First 6 Identity Protection (Main Mode) messages negotiate security parameters to protect the next 3 messages (Quick Mode) and whatever is negotiated in Phase 2 is used to protect production traffic (ESP or AH, normally ESP for site-site VPN).
We call first 6 messages Phase 1 and last 3 messages as Phase 2.
Both peers add a unique SPI just to uniquely identify each side's Security Association (SA):
In frame #1, the Initiator (.70) sends a set of Proposals containing a set of security parameters (Transforms) that Responder (.71) can pick if it matches its local policies:
Fair enough, in frame #2 the Responder (.71) picks one of the Transforms:
2.2 DH Key Exchange
Then, next 2 Identity Protection packets both peers exchange Diffie-Hellman public key values and nonces (random numbers) which will then allow both peers to agree on a shared secret key:
With DH public key value and the nonce both peers will generate a seed key called SKEYID.
A further 3 session keys will be generated using this seed key for different purposes:
SKEYID_d (d for derivative): not used by Phase 1. It is used as seed key for Phase2 keys, i.e. seed key for production traffic keys in Plain English.
SKEYID_a (a for authentication): this key is used to protect message integrity in every subsequent packets as soon as both peers are authenticated (peers will authenticate each other in next 2 packets).
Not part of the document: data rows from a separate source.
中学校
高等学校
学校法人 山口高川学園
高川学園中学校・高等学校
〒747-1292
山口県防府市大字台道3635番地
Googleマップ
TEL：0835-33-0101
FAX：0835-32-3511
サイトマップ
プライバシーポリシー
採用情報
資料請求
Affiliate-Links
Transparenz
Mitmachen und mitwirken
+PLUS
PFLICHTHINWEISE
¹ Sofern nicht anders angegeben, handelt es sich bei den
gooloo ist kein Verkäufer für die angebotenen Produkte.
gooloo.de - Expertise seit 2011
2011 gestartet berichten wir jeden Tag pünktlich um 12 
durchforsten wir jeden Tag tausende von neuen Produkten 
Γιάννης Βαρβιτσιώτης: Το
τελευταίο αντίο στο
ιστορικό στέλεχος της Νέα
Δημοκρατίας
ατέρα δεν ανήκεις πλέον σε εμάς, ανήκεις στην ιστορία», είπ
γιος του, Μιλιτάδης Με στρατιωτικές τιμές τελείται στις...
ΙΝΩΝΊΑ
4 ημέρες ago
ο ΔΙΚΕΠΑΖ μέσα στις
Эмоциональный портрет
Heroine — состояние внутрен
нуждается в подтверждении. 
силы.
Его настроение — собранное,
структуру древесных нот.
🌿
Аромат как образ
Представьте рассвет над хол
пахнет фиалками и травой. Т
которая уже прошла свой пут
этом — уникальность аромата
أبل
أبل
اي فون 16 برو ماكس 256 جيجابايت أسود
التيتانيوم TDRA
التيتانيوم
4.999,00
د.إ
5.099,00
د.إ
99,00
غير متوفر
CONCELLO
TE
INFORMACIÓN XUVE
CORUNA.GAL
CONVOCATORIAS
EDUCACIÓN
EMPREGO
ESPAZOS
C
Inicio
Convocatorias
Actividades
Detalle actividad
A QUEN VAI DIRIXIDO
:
Yes, I know, we verify the integrity by using a hash but throwing a key into a hash adds stronger security to hash and it's called HMAC.
SKEYID_e (e for encryption): you'll see that the next 2 packets are also encrypted. As selected encryption algorithm for this phase was AES-CBC (128-bits) then we use AES with this key to symmetrically encrypt further data.
Nonce is just to protect against replay attacks by adding some randomness to key generation
The purpose of this exchange is to confirm each other's identity. If we said we're going to do this using pre-shared keys then verification consists of checking whether both sides has the same pre-shared key. If it is RSA certificate then peers exchange RSA certificates and assuming the CA that signed each side is trusted then verification complete successfully.
In our case, this is done via pre-shared keys:
In packet #5 the Initiator sends a hash generated using pre-shared key set as key material so that only those who possess pre-master key can do it:
The responder performs the same calculation and confirms the hash is correct.
Responder also sends a similar packet back to Initiator in frame #6 but I skipped for brevity.
Now we're ready for Phase 2.
3. Phase 2
The purpose of this phase is to establish the security parameters that will be used for production traffic (IPSec SA):
Now, Initiator sends its proposals to negotiate the security parameters for production traffic as mentioned (the highlighted yellow proposal is just a sample as the rest is collapsed - this is frame #7):
Note: Identification payload carries source and destination tunnel IP addresses and if this doesn't match what is configured on both peers then IPSec negotiation will not proceed.
Then, in frame #8 we see that Responder picked one of the Proposals:
Frame #9 is just an ACK to the picked proposal confirming that Initiator accepted it:
I just highlighted the Hash here to reinforce the fact that since both peers were authenticated in Phase 1, all subsequent messages are authenticated and a new hash (HMAC) is generated for each packet.